According to a further aspect of the invention, described inspection shadow support can two-dimensional movement on the table, and liftable.

In retinoscopy optometry system of the present invention, be provided with the link mechanism between skiascope and photographic head, by this bindiny mechanism, skiascope can be linked two-dimensional rotary on photographic head (when photographic head comprises the adjustable camera lens of long-focus, be connected on this camera lens), the shadow completed in retinoscopy optometry process moves the swing of light and the spinning movement of axis of astigmatism.Pendulum angle scope: ± 30 °, the i.e. rotational angle range of radial rotating dish; Rotation angle range: ± 90 °, the i.e. rotational angle range of axial rotation dish, ensure that the custom gesture that still can meet in systems in which and manually examine optometrist in shadow process, namely, swing and move for the shadow observing light, the rotation of skiascope is for determining the axis of astigmatism.The anglec of rotation of ± 90 ° covers whole angles of astigmatism.This system overcomes the defect being not easy when using photographic head shooting inspection image to locate, and retain the part custom of the hand-held retinoscopy optometry of Traditional Man, and by variable length zoom lens, clearly can photograph inspection shadow figure, to examine image display on a monitor, optometrist not only can observe whole process by monitor, judges, completing retinoscopy optometry, intuitional instruction can also be carried out by utilizing the perfect inspection image represented on monitor.Spied on by remote the simple eye of (67 centimetres) of aperture (about 1-2 millimeter) in the past, utilize native system, can observe comfortably by eyes on giant-screen, pupil image is also exaggerated several times, revolutionize the judge process of retinoscopy optometry, mysterious and art up retinoscopy optometry process are become and easily operates and be imbued with enjoyment.Native system retinoscopy optometry is played more superior, change traditional deficiency not seeing, cannot impart knowledge to students completely.
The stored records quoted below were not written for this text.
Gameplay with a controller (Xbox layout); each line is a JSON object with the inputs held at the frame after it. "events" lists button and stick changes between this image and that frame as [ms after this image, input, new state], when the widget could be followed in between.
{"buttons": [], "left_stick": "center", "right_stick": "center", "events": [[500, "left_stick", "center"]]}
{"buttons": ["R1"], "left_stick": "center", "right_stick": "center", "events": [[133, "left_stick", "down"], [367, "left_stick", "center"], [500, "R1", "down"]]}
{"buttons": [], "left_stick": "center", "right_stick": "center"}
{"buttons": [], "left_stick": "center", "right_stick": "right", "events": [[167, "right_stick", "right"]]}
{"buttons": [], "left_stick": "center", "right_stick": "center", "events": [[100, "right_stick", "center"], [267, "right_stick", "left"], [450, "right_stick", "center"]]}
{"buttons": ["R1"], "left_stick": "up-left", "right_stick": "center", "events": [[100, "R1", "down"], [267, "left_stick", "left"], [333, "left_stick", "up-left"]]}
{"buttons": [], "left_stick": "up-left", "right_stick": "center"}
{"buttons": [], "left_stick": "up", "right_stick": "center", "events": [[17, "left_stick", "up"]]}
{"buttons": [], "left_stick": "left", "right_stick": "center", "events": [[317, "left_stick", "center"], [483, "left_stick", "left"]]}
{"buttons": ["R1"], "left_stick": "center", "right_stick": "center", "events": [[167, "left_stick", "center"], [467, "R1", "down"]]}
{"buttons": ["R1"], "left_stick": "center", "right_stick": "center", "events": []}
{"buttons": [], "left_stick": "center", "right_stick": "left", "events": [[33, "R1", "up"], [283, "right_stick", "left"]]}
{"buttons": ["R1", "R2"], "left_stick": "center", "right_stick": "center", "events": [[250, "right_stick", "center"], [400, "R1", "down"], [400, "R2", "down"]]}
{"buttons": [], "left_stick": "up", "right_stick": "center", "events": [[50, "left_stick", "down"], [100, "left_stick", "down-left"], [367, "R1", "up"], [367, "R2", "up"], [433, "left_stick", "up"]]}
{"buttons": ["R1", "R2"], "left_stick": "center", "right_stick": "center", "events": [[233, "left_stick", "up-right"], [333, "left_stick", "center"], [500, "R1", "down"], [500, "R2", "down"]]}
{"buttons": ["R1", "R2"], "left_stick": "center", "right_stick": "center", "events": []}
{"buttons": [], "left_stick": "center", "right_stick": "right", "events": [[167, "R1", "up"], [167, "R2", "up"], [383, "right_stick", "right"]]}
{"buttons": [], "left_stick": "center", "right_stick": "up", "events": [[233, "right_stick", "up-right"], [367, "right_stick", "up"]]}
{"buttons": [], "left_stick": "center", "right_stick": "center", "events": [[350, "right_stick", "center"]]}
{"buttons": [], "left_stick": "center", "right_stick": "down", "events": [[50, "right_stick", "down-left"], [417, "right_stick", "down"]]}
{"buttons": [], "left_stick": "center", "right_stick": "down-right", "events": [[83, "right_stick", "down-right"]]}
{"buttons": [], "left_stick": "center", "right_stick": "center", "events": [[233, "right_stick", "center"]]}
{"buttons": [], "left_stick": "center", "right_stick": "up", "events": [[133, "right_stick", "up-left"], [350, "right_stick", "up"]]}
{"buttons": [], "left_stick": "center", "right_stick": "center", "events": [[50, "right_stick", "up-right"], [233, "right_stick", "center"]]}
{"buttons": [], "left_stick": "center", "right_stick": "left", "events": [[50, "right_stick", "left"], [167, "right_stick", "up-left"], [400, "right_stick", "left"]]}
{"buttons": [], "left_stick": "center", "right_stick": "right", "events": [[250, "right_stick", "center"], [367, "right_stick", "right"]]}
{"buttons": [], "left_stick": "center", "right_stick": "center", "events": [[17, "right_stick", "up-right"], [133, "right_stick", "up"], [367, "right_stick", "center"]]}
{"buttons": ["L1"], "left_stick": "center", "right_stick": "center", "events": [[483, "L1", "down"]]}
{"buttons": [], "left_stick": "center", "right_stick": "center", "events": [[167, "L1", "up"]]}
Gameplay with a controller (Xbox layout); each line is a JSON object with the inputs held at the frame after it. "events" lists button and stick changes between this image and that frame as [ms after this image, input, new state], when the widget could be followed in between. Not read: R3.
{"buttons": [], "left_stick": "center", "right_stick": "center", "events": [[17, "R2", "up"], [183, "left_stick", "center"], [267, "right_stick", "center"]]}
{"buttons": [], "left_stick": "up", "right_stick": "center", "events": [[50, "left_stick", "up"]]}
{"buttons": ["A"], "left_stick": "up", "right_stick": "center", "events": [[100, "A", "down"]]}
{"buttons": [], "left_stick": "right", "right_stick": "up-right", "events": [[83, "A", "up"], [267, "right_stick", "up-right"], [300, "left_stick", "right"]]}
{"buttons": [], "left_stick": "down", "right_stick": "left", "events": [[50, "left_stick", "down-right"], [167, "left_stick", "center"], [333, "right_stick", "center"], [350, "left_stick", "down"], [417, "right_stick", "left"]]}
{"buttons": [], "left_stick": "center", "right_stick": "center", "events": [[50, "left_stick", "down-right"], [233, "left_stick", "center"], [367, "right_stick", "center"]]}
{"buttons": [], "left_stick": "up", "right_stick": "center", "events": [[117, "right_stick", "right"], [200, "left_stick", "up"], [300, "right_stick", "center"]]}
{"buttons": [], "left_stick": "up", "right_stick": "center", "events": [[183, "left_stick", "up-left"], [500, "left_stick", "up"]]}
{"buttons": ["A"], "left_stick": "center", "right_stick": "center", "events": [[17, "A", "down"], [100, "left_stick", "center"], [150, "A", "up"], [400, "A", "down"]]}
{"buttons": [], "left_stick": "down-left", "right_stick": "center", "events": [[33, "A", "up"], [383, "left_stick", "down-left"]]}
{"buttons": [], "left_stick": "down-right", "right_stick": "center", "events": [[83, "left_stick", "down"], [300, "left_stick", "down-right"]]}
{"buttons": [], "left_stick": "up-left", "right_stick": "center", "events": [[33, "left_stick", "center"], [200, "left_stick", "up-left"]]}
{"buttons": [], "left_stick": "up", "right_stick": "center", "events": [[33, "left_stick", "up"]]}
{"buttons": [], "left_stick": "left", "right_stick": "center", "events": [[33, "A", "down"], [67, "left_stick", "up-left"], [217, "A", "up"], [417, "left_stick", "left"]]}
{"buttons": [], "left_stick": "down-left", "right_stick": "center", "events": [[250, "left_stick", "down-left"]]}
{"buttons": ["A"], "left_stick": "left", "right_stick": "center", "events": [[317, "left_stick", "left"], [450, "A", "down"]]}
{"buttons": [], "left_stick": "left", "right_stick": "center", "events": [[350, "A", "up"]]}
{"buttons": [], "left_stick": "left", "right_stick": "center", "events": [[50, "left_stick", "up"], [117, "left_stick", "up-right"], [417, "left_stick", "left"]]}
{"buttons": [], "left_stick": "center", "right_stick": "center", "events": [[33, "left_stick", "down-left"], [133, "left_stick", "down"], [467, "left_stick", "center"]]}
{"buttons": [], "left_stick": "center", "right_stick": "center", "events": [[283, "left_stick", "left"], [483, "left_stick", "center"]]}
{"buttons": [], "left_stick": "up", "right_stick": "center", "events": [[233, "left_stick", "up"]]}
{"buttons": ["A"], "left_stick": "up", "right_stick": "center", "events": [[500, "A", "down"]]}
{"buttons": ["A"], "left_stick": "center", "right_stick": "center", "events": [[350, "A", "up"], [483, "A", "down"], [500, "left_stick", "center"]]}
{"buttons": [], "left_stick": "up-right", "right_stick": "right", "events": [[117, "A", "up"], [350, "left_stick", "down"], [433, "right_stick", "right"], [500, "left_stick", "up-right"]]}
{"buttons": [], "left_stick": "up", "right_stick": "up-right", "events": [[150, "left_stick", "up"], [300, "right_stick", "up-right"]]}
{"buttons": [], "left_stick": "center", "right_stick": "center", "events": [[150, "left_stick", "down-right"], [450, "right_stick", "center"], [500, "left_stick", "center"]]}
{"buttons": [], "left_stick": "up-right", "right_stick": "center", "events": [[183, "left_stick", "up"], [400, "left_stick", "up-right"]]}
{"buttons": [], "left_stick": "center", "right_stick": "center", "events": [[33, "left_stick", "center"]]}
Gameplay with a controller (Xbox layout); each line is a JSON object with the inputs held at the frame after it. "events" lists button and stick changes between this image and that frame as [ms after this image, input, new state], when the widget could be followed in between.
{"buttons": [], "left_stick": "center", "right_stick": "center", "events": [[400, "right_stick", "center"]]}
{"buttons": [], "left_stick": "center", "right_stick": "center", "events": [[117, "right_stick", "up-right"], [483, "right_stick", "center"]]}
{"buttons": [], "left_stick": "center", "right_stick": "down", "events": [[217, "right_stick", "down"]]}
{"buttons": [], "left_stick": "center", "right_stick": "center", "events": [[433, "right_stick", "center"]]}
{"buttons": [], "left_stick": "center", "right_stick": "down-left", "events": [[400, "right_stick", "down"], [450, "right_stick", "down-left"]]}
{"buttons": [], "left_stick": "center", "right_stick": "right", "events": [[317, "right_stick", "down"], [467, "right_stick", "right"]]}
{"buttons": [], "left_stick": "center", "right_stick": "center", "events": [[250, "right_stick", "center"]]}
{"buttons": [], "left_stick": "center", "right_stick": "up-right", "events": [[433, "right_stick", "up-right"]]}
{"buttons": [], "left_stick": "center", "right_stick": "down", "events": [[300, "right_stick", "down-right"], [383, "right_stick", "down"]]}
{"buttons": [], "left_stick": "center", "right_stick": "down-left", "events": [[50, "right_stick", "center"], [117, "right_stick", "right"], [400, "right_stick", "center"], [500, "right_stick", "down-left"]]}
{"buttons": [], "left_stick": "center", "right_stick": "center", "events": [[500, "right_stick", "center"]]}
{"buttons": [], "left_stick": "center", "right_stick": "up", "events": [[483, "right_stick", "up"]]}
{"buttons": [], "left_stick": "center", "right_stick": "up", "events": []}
According to the present invention, can be implemented in retinoscopy optometry process, fast, stable, accurately shoot retinoscopy optometry image clearly.By a kind of retinoscopy optometry system provided by the invention, by arranging bindiny mechanism between photographic head and hand-held skiascope, achieve quick, stable, accurate shooting inspection image, and use the photographic head with variable length zoom lens, achieve shooting clear image, thus display on a monitor, can supply optometrist, student or other people watch retinoscopy optometry process.Optometrist not only can observe inspection shadow process by eyes, makes originally to be not easy observation and becomes and be easy to observe, meanwhile, and dramatic more when imparting knowledge to students for teaching.

Skiascope in this refraction system is utilized and can shift to workbench side by the two-dimentional support slided, next for client does the subjective optometry of comprehensive optometry instrument, objective+subjective optometry can be realized, for client provides the professional optometry service of highest level at once.

Accompanying drawing explanation

Fig. 1 (A)-(D) is that inspection shadow tests principle schematic;

Fig. 2 is the structure chart according to retinoscopy optometry system of the present invention;

Fig. 3 (A)-(C) schematically shows the topology view of the bindiny mechanism 7 according to retinoscopy optometry system of the present invention;

Fig. 4 (A)-(C) schematically shows another topology view of the bindiny mechanism 7 according to retinoscopy optometry system of the present invention;

Fig. 5 shows the schematic cross-section that radial rotating dish 73 and axial rotation dish 72 link place.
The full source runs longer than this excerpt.